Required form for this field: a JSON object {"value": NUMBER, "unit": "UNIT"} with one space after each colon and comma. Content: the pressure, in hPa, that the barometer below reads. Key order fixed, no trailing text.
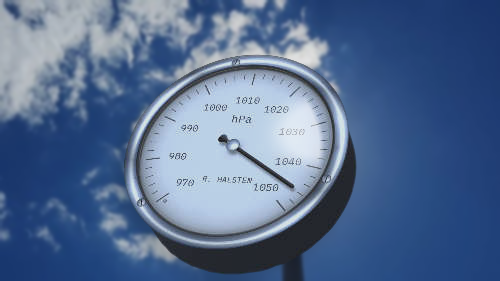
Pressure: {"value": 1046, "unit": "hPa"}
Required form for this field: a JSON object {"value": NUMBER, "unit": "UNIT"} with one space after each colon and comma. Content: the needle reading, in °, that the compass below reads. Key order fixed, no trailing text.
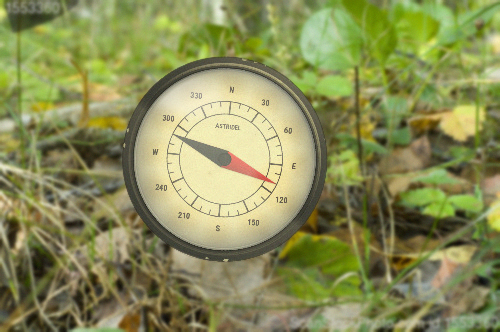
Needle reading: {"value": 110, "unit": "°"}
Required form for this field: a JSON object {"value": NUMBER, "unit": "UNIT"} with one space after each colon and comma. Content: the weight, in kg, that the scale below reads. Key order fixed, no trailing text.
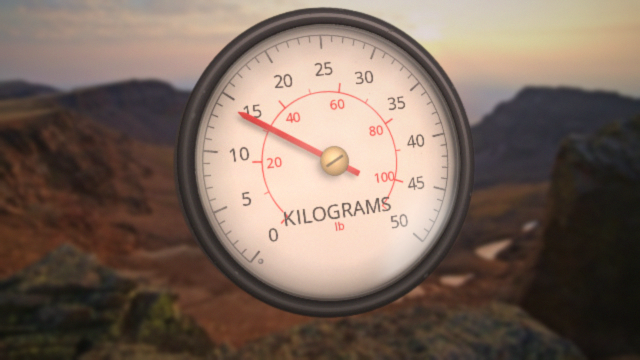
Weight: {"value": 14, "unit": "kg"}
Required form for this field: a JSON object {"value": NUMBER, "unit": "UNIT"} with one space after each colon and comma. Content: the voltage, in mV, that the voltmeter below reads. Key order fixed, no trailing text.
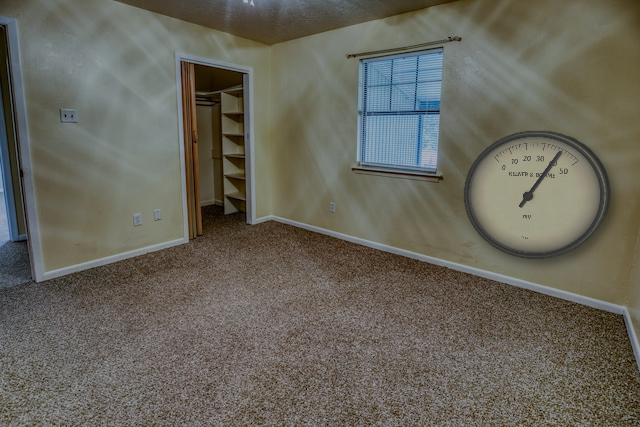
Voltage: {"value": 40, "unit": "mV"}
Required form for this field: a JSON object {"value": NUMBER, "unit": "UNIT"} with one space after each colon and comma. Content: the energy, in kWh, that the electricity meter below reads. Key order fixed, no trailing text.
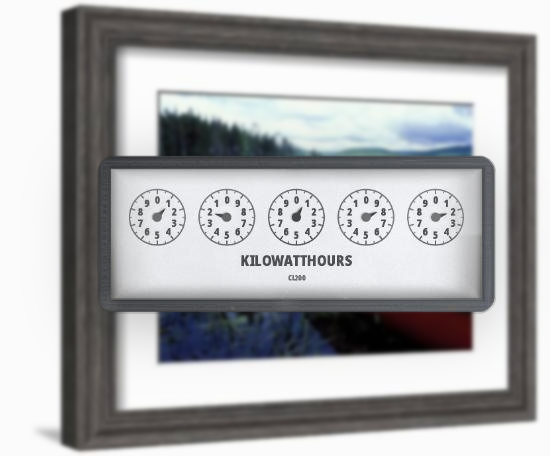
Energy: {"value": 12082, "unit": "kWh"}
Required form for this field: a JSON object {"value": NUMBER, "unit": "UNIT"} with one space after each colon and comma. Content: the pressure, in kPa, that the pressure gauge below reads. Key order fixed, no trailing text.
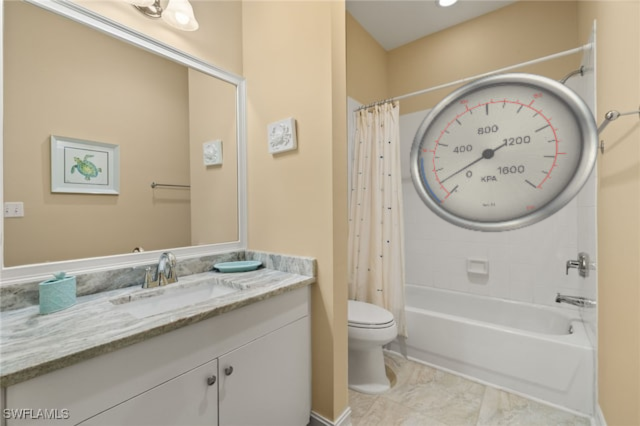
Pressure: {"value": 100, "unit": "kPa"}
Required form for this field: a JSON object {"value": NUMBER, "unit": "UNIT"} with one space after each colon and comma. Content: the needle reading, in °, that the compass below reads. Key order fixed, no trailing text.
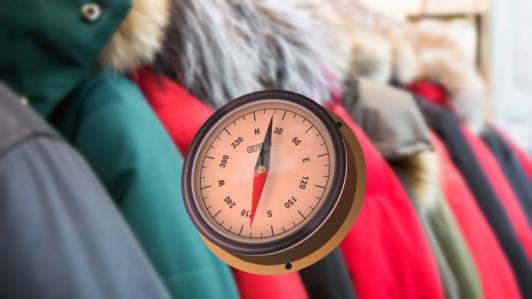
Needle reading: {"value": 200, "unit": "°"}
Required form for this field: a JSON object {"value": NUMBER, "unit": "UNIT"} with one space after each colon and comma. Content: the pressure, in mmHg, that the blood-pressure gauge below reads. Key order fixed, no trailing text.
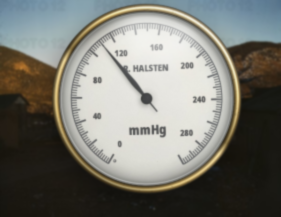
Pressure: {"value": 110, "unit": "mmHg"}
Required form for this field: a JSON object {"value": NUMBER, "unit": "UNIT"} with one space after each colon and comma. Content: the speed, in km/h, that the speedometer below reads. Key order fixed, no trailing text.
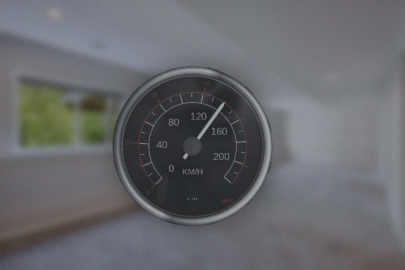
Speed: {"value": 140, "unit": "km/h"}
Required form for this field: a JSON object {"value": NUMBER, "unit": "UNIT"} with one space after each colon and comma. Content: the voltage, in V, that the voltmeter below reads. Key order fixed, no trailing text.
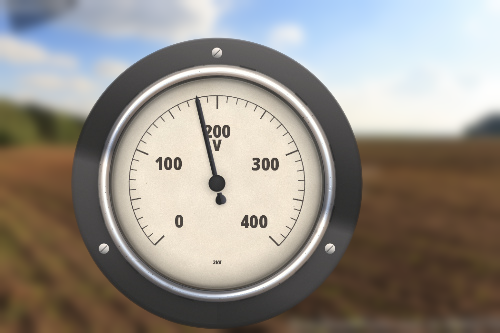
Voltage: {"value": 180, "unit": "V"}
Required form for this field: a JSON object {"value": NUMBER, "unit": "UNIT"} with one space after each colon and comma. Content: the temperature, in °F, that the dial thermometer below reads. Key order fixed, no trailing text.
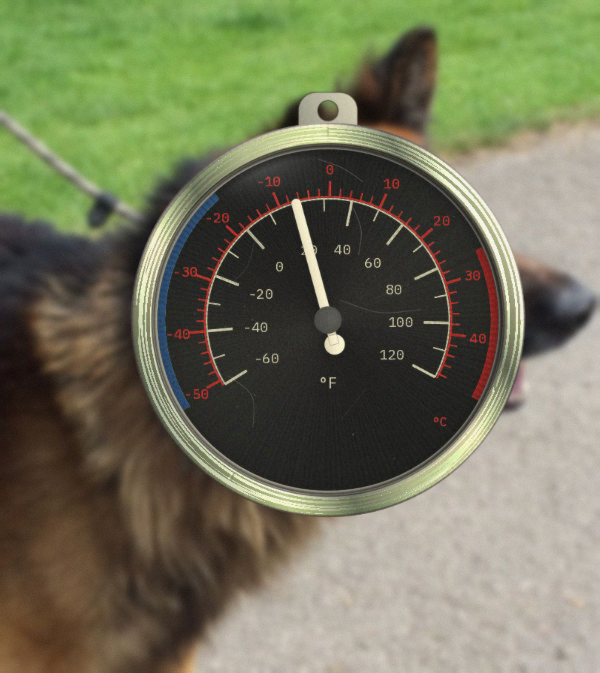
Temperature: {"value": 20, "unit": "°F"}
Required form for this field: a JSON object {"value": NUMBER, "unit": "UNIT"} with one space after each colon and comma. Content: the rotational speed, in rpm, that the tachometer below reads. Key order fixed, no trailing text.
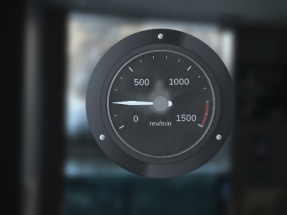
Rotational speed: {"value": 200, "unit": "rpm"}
· · · · ·
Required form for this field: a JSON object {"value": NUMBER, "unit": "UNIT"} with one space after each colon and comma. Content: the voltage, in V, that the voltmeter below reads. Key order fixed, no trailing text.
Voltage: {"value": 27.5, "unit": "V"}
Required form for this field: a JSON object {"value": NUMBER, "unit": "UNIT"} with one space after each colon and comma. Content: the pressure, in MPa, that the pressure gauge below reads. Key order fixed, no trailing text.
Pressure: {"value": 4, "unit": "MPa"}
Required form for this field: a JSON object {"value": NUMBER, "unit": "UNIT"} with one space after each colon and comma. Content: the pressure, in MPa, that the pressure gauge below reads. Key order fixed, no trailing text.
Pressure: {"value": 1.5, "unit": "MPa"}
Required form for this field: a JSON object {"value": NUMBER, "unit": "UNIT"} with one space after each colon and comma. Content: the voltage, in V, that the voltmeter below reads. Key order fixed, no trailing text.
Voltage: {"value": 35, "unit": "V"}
· · · · ·
_DIRECTIONS_
Count how many lines in the rows above contain the string "mmHg", treating uppercase and lowercase as different, and reply with that number alone.

_EXERCISE ANSWER_
2